Would you please transcribe, exactly as written, the lines of the entries below starting at the one that holds "110: (28, 931)" and ending at the one that holds "146: (252, 820)", both included?

Supplied data Block Start

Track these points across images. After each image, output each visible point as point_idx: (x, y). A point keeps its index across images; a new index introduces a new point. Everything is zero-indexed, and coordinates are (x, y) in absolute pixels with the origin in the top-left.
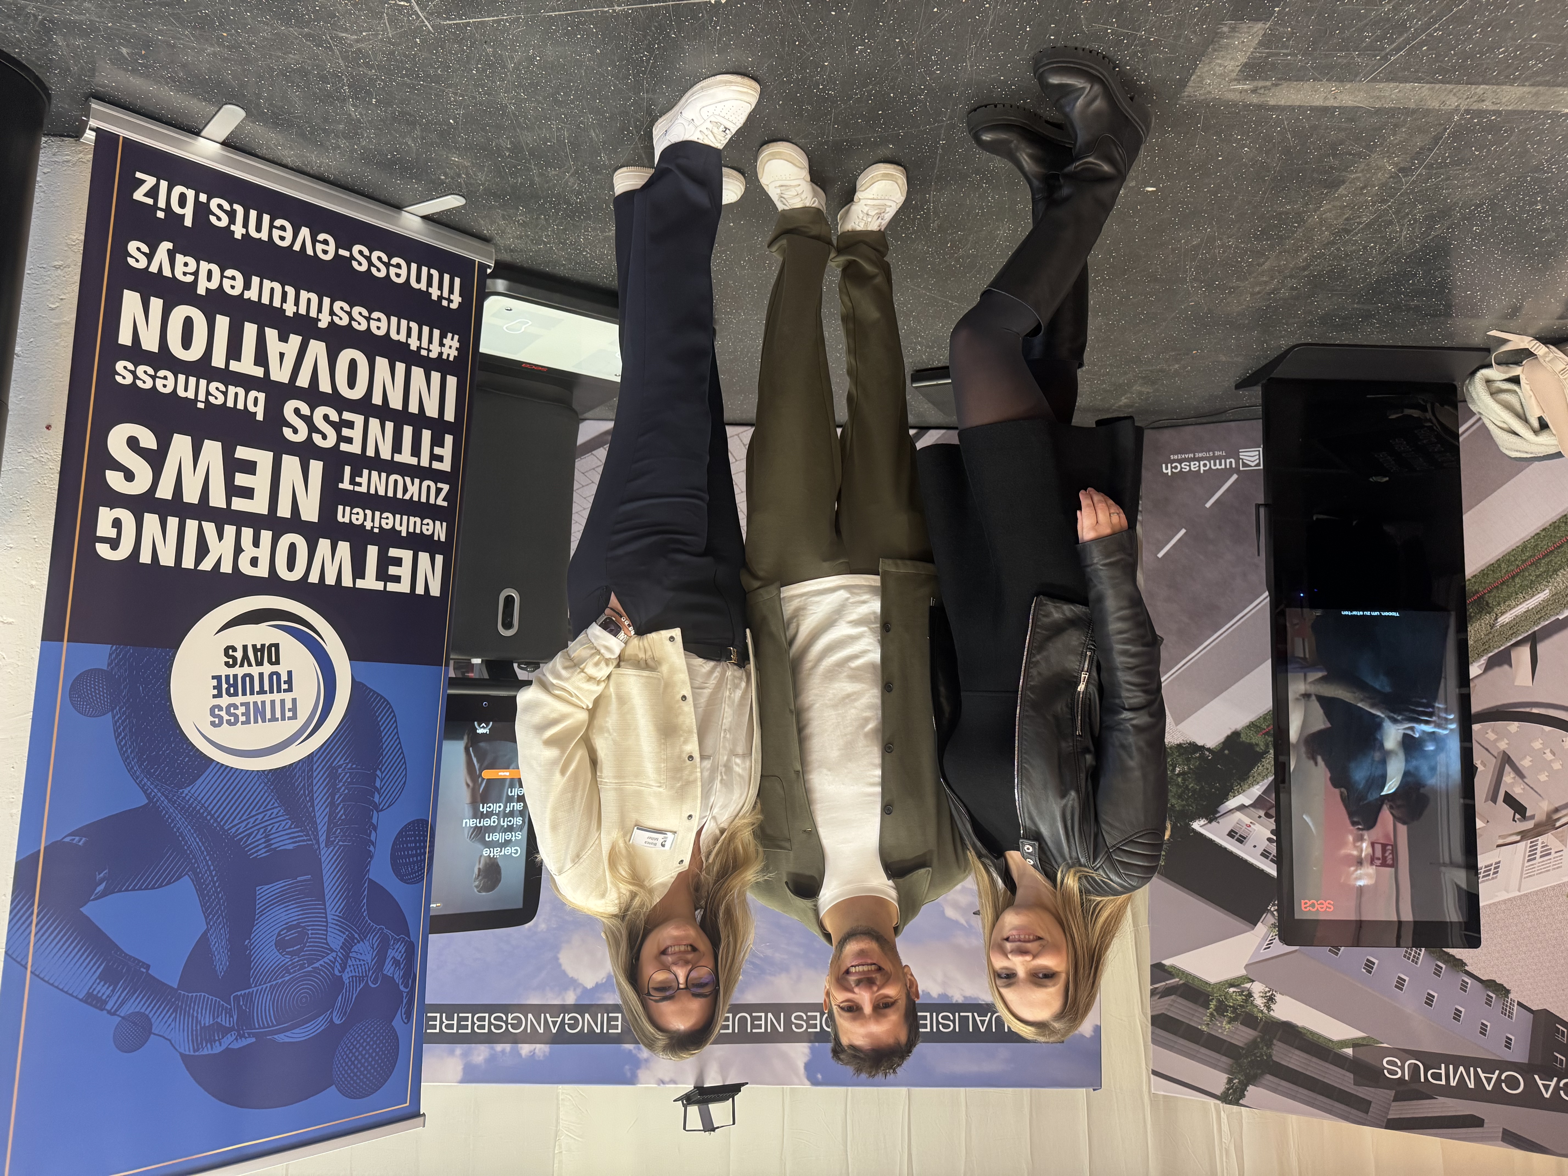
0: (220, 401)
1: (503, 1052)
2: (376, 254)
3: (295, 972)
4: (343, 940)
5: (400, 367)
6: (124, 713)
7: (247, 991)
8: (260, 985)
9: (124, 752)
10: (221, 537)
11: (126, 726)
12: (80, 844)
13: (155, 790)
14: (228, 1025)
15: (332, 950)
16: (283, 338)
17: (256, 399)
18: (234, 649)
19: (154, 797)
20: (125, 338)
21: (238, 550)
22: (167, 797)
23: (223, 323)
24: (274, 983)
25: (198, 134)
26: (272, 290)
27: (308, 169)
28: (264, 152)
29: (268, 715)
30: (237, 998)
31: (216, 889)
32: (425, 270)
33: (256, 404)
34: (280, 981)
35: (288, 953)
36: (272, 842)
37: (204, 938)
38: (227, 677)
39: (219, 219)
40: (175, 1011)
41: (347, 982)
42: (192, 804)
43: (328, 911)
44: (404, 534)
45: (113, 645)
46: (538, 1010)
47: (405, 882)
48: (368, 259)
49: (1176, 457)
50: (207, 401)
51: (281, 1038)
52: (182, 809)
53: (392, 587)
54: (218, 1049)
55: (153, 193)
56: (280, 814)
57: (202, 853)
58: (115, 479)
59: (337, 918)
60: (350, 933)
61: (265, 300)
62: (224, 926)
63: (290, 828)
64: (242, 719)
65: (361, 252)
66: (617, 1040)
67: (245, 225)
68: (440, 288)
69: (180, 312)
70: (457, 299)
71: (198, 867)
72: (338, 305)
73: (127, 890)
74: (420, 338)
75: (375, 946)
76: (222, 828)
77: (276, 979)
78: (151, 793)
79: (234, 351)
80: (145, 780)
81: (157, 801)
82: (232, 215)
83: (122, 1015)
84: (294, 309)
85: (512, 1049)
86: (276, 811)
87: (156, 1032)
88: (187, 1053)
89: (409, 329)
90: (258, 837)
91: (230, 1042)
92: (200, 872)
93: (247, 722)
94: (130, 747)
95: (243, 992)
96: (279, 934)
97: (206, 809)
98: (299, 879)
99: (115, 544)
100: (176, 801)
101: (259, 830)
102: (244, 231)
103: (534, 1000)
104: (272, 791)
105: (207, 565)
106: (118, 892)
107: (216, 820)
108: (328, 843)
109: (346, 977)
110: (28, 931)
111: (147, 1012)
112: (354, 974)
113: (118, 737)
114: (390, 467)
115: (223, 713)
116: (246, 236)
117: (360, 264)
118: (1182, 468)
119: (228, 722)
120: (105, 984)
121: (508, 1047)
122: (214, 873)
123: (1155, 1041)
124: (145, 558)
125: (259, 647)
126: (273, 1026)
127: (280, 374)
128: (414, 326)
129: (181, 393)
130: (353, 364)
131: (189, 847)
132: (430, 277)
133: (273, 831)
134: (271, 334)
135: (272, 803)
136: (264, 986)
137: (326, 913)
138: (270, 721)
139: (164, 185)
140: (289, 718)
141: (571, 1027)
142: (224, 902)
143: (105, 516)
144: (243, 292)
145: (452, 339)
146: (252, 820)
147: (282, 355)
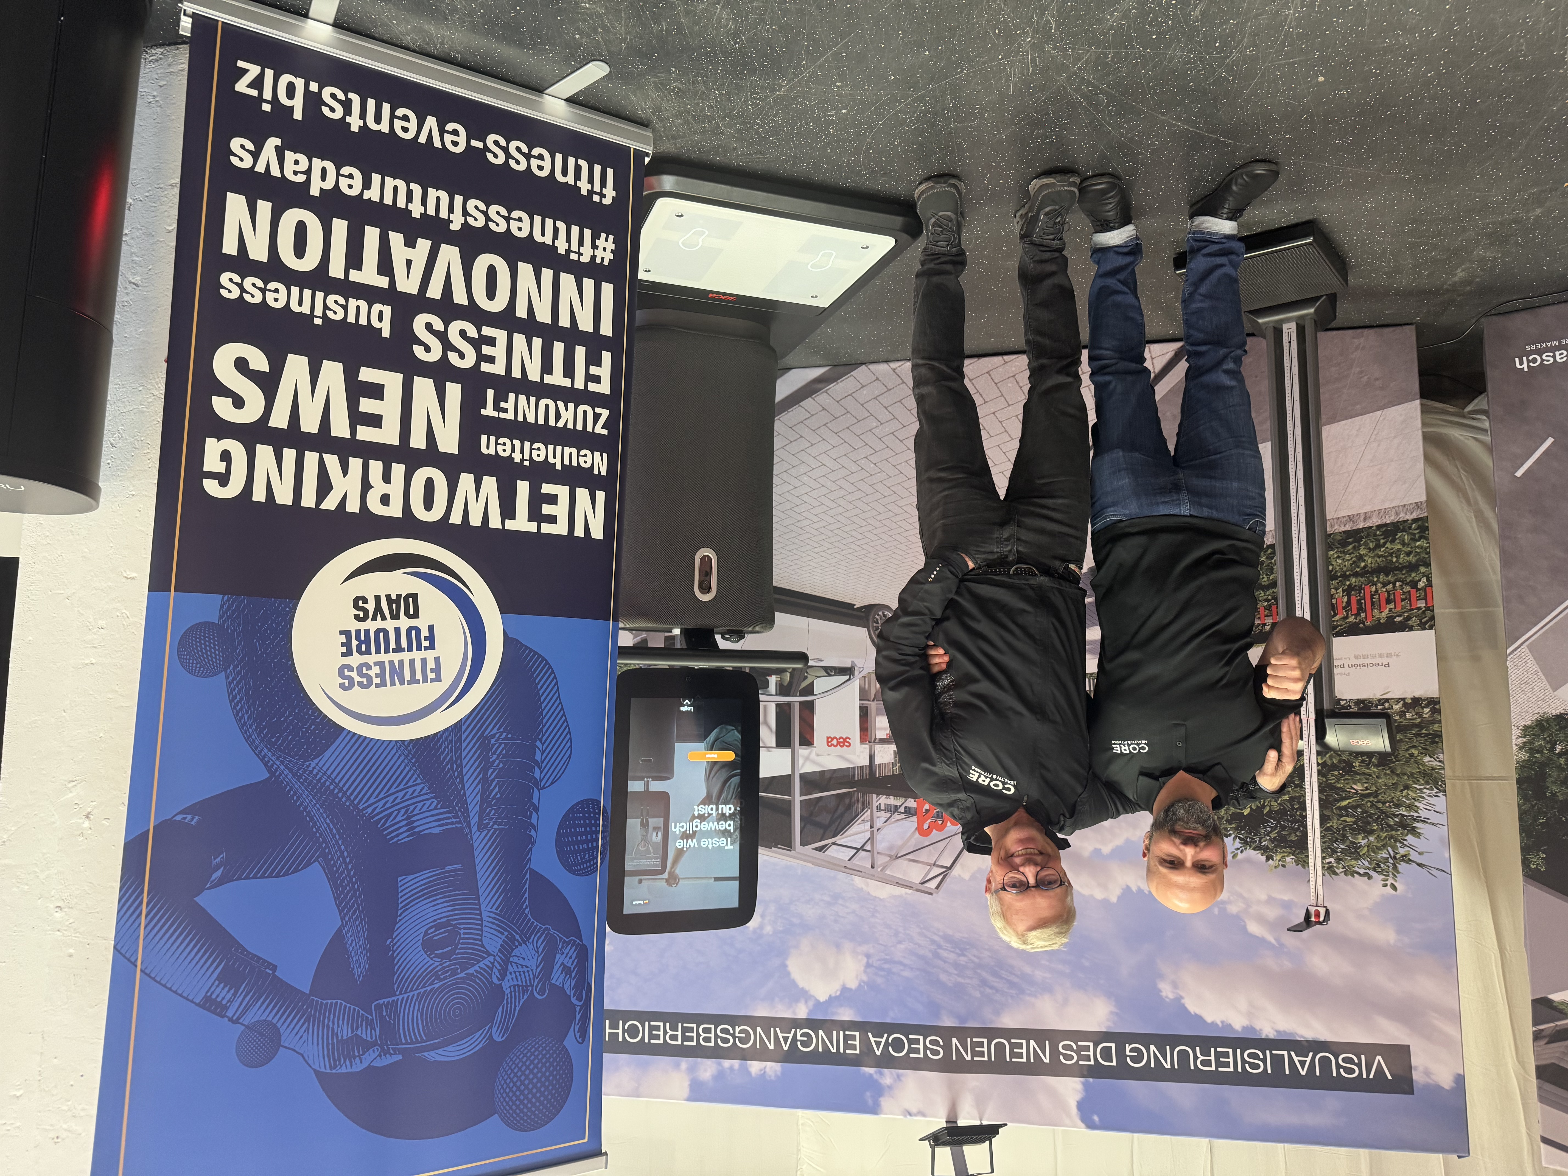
0: (340, 316)
1: (731, 1068)
2: (514, 144)
3: (445, 978)
4: (501, 942)
5: (547, 274)
6: (239, 673)
7: (391, 999)
8: (406, 992)
9: (241, 718)
10: (345, 472)
11: (242, 687)
12: (193, 823)
13: (278, 763)
14: (369, 1039)
15: (489, 954)
16: (410, 243)
17: (381, 313)
18: (365, 601)
19: (276, 770)
20: (230, 247)
21: (366, 486)
22: (291, 770)
23: (340, 227)
24: (422, 990)
25: (306, 16)
26: (396, 188)
27: (431, 49)
28: (379, 31)
29: (407, 677)
30: (379, 1007)
31: (351, 879)
32: (571, 161)
33: (380, 319)
34: (429, 988)
35: (437, 956)
36: (415, 824)
37: (339, 936)
38: (358, 632)
39: (333, 110)
40: (307, 1020)
41: (508, 991)
42: (321, 778)
43: (483, 907)
44: (558, 467)
45: (225, 594)
46: (768, 1023)
47: (574, 873)
48: (505, 150)
49: (1533, 347)
50: (325, 317)
51: (433, 1056)
52: (309, 784)
53: (546, 528)
54: (358, 1067)
55: (257, 84)
56: (424, 791)
57: (334, 836)
58: (222, 406)
59: (493, 915)
60: (510, 933)
61: (388, 200)
62: (361, 923)
63: (436, 808)
64: (377, 680)
65: (496, 143)
66: (856, 1061)
67: (363, 115)
68: (591, 180)
69: (292, 217)
70: (610, 193)
71: (330, 852)
72: (472, 203)
73: (247, 878)
74: (568, 240)
75: (540, 950)
76: (356, 807)
77: (423, 987)
78: (272, 766)
79: (354, 259)
80: (266, 750)
81: (280, 774)
82: (347, 105)
83: (246, 1023)
84: (422, 210)
85: (740, 1065)
86: (419, 788)
87: (286, 1045)
88: (323, 1070)
89: (556, 230)
90: (399, 819)
91: (372, 1058)
92: (332, 859)
93: (383, 684)
94: (247, 712)
95: (386, 1000)
96: (426, 933)
97: (337, 785)
98: (448, 868)
99: (223, 479)
100: (302, 775)
101: (399, 810)
102: (361, 123)
103: (762, 1011)
104: (414, 765)
105: (330, 503)
106: (237, 879)
107: (348, 798)
108: (481, 827)
109: (506, 986)
110: (136, 924)
111: (275, 1021)
112: (516, 983)
113: (233, 700)
114: (540, 390)
115: (354, 674)
116: (364, 128)
117: (496, 156)
118: (1542, 360)
119: (360, 684)
120: (225, 986)
121: (736, 1063)
122: (348, 860)
123: (1542, 1099)
124: (259, 495)
125: (394, 597)
126: (423, 1041)
127: (408, 285)
128: (561, 225)
129: (295, 307)
130: (492, 272)
131: (318, 830)
132: (578, 169)
133: (416, 812)
134: (396, 239)
135: (414, 778)
136: (411, 994)
137: (480, 909)
138: (409, 683)
139: (269, 74)
140: (432, 680)
141: (805, 1044)
142: (360, 895)
143: (213, 447)
144: (362, 193)
145: (606, 240)
146: (391, 798)
147: (409, 263)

Supplied data Block End

_Response area_
110: (28, 931)
111: (147, 1012)
112: (354, 974)
113: (118, 737)
114: (390, 467)
115: (223, 713)
116: (246, 236)
117: (360, 264)
118: (1182, 468)
119: (228, 722)
120: (105, 984)
121: (508, 1047)
122: (214, 873)
123: (1155, 1041)
124: (145, 558)
125: (259, 647)
126: (273, 1026)
127: (280, 374)
128: (414, 326)
129: (181, 393)
130: (353, 364)
131: (189, 847)
132: (430, 277)
133: (273, 831)
134: (271, 334)
135: (272, 803)
136: (264, 986)
137: (326, 913)
138: (270, 721)
139: (164, 185)
140: (289, 718)
141: (571, 1027)
142: (224, 902)
143: (105, 516)
144: (243, 292)
145: (452, 339)
146: (252, 820)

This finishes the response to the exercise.